If i seemed disrespectful about the advice I recieved before, that is not what I intended, Those methods just dont work for my Specific horse but I am still very thankful for your help.


----------



## AKPaintLover (May 26, 2007)

As I said, different methods work better for different people, horses, and situations. I am also a fan of driving in circles. The key behind driving in circles or driving backwards is the work they have to do as a result of their behavior rather than the specific directions. 

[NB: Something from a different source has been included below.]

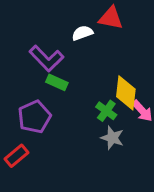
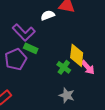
purple pentagon: (34, 117) -> (16, 59), moved
gray star: (112, 138) -> (67, 95), moved

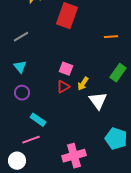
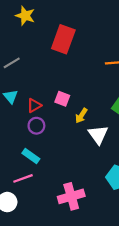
red triangle: (63, 87) -> (34, 105), moved
purple circle: (22, 93) -> (36, 126), moved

My horse is a rather low key fellow, so I was not so worried about him becoming too scared and going over backwards - so backing worked fine for him, but I could see that being an issue with some horses. In the few times he did it and I reacted, back was the best direction for us to go with me responding immediately. Circling is excellent also if you are in a good area - and actually better to really make them work 

I am sorry I was not more clear about the "get in their face" comment. I did not mean it literally (I was on a long line for goodness sake). I am talking about getting real big, yes, maybe a little scary, and basically making your presence and authority very clear to them. Please stay clear of feet 

This is why my posts are usually novels - if I do not clearly ariculate everything, there are misunderstandings about what was said. That will teach me to be less wordy


----------



## Flying B (Jul 4, 2007)

I would go with what firelight said, use a rope halter. You don't want to make her go forward, horses think forward is a good thing.


----------



## firelight27 (Jul 20, 2007)

I'm glad you found a way to get your horse back down on the ground. I think thats the most important step, and it helps greatly with the safety of your relationship. I think the driving concept was the most important point, whether its back, forward, sideways, etc. And yes, each horse has a different threshold for how aggresive you can be. The trick is always to find your horse's comfort zone, and the limits it reacts best within. Its true you don't want to frighten your horse, nor allow much in the way of misbehavior. Its always a line you have to find thats different with each horse. Hope you keep progressing! ^_^


----------



## Eventer Gal (May 15, 2007)

:lol: I am sure after you guys bond you wouldn' have a problem  

Cheers 8)


----------